Past disasters can enlighten you on what could come up in your workplace. Details from peers who have worked through storms like Hurricane Harvey can prepare you for the possibilities that might arise. American Mobile shares specific situations that came up in healthcare facilities.
Because disaster doesn't discriminate, your fellow nurses may need assistance. American Mobile suggests joining or forming a network to provide nursing services in a disaster so that other nurses who may be affected by the disaster can tend to their personal emergencies.
Patient needs don't pause for a hurricane. Maintain their regular care routine as best you can. You can also step in to relieve someone from a long shift or lend a helping hand at your local hospital. Fellow nurses will appreciate the consideration, just as you would appreciate theirs.
Emergency Response Systems and Plans
Make sure your workplace has an evacuation center (i.e., contracts with other facilities that will accept your patients). It's your responsibility to advocate for your patients and make sure they are evacuated to a safe location — no matter who made the decision to evacuate.
Familiarize yourself with the systems and plans that exist to help those in need during and after a hurricane.
The Florida Department of Health highlights these resources and organizations:
- Everbridge alerts public health personnel and partners about events of public health significance. This online system also notifies ESF-8 Emergency Duty Group 1 Responders that they are needed for emergency situations.
- WebEOC online allows for counties to request additional resources when addressing a disaster.
- Strategic National Stockpile (SNS) has necessary supplies and medicine if there is a public health emergency.
- Florida Medical Reserve Corps trains skilled individuals like nurses to respond to local public health and medical events.

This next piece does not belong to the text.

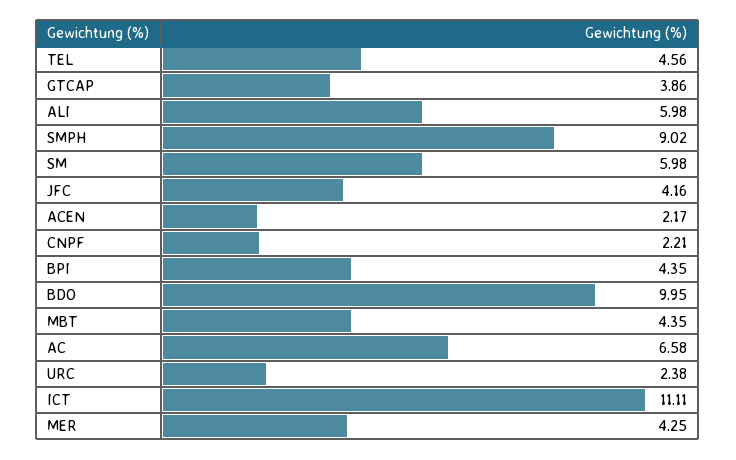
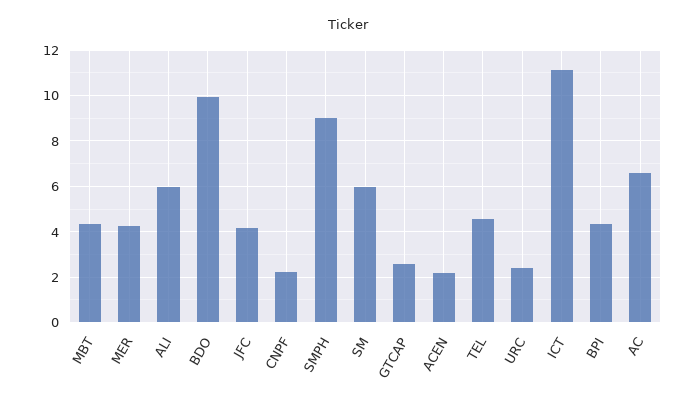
GTCAP: 3.86 -> 2.5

Additionally, Florida Health notes that nurses can connect with Regional Domestic Security Task Force (RDSTF). This organization consists of first responders, law enforcement, emergency management, and healthcare facilities. It is organized into seven regions to allow for organized, concentrated help during an emergency.
Groups Providing Trained Help
As a nurse, you have additional opportunities to provide help in a disaster. You can volunteer with different organizations that deliver assistance and relief.
The Red Cross has ways for nurses to help out in a disaster. One can register to volunteer.
Nurses may assist in coordinating blood drives and in teaching first aid and CPR.
The International Medical Corps (IMC) provides volunteers during medical crises. One of the challenges for these volunteers is providing medical care with limited resources, as they function in emergency conditions. Connect with IMC for disaster nursing opportunities.
Eventually, things will normalize after the disaster. Once the initial emergency has passed, work to improve systems to better prepare for future disasters. Your professional insight is valuable, as is your personal experience with disaster nursing.
The right time to prepare for a disaster is before it happens. Fortunately, you do not have to go it alone. Leaning on the experiences of others as well as the many resources available, you can be confident in your ability to navigate the unexpected.